Pritzker Expands Access to Next Round of Vaccines to More Seniors
Illinoisans who are 65 years old or older won’t have to wait as long as originally planned before they can get access to COVID-19 vaccines, Gov. JB Pritzker announced Wednesday.
He said the older residents, along with many essential workers, should start getting shots as vaccines become more widely available in the coming weeks.
The decision marks a change in policy and a break from federal guidelines issued by the Centers for Disease Control and Prevention, which suggested that the second wave of vaccinations should go to essential workers and residents over 75 years old. The governor’s move essentially allows people between 65 and 75 to move up in line.
The problem with the CDC guidelines, Pritzker said, is that they did not address racial disparities in COVID-19 deaths in Illinois, because of the lack of health care and other factors that put Black and Hispanic Illinoisans at increased risk of dying from the disease.
“The average age of death from COVID-19 is much lower than 75 for Black and Latino Illinoisans,” Pritzker said. “While the average white person in Illinois who died from COVID-19 passed away at age 81, the average age of COVID-related death for Black Illinoisans is 72. And it’s 68 for Hispanic Illinoisans.”
“I believe our exit plan for this pandemic must, on balance, overcome the structural inequalities that have allowed COVID-19 to rage through our most vulnerable communities. Lowering our minimum age for vaccinations in [the next phase] is one critical component in addressing that,” the governor said.
Pritzker’s announcement comes as governors in other states have also placed a higher priority on older adults getting vaccines. But those states have taken varying approaches. Florida, with a large retiree population, for example, let people who are 65 or older qualify for the vaccine almost immediately.
In Illinois, though, Pritzker is allowing residents in that age bracket to get vaccines only after “Illinois makes substantial progress” delivering vaccines to health care workers and people in long-term care facilities, according to the governor’s office.
The next phase would start once “federal vaccine deliveries increase.” The governor said that would be in a few weeks.
Adding the new group of seniors would bring the number of Illinoisans who qualify for the next round of vaccines to 3.2 million people -- 1.3 million people who qualify as “frontline essential workers” and 1.9 million adults over the age of 65.
The governor’s office noted that many of the essential workers included in the next vaccination group are at a higher risk of contracting COVID-19 because of the nature of their work, the fact that they cannot work from home and the fact that many do not work in areas where physical distancing is possible. Communities of color are disproportionately represented in many of these situations, Pritzker’s office noted.

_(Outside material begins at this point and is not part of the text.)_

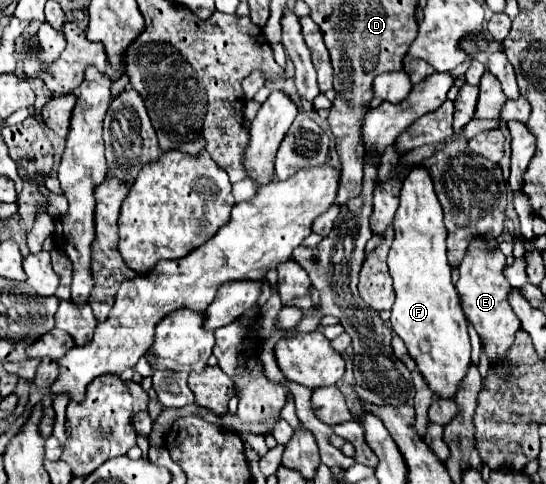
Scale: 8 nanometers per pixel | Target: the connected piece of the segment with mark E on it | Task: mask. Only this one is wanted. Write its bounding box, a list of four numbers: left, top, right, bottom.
[456,235,520,361]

Illinois is following the CDC guidelines in determining who qualify as essential workers. That group includes first responders, teachers, school support staff, childcare workers, manufacturing workers, grocery store employees; postal workers; public transit employees; corrections workers and incarcerated people, among others.
The governor said the “biggest hold up” for the next wave of people getting their shots is the short supply of vaccine available.
But Pritzker said he anticipated that the number of available doses would start increasing soon. The governor said the incoming administration of President-elect Joe Biden would likely invoke the Defense Production Act, which gives the federal government special powers to support the military or protect homeland security, to speed up production of vaccines. Meanwhile, two additional vaccine manufacturers – Johnson & Johnson and AstraZeneca – could get FDA emergency approval to distribute their vaccines by late January or early February, which would make vaccines from four companies available to U.S. residents.
Once the vaccine is available, the governor said he would use “every available state resource -- a massive infrastructure and logistics effort – to get this vaccine out to as many people as possible as quickly as possible.”
“Our goal is to expand vaccination infrastructure right now … especially in communities that have been disproportionately impacted, to move these vaccines through our state at an even faster pace,” he said.
The governor did not give many firm details, but said that those efforts could include mass-inoculation sites at sports stadiums or specially designed events for first responders such as teachers.
Illinois has received more than 542,000 doses of COVID-19 vaccine, according to the CDC. So far, though, only 190,000 people in Illinois have received their first shot.
Part of the reason for the disparity, Pritzker said, was that the CDC tracked delivery of the vaccine immediately, but that vaccinations could take as long as three days to get entered into the system. The number of doses shipped to Illinois have been increasing at a faster pace than the number of patients receiving them in recent days, though. The governor’s office did not immediately provide an explanation for reporting the lag.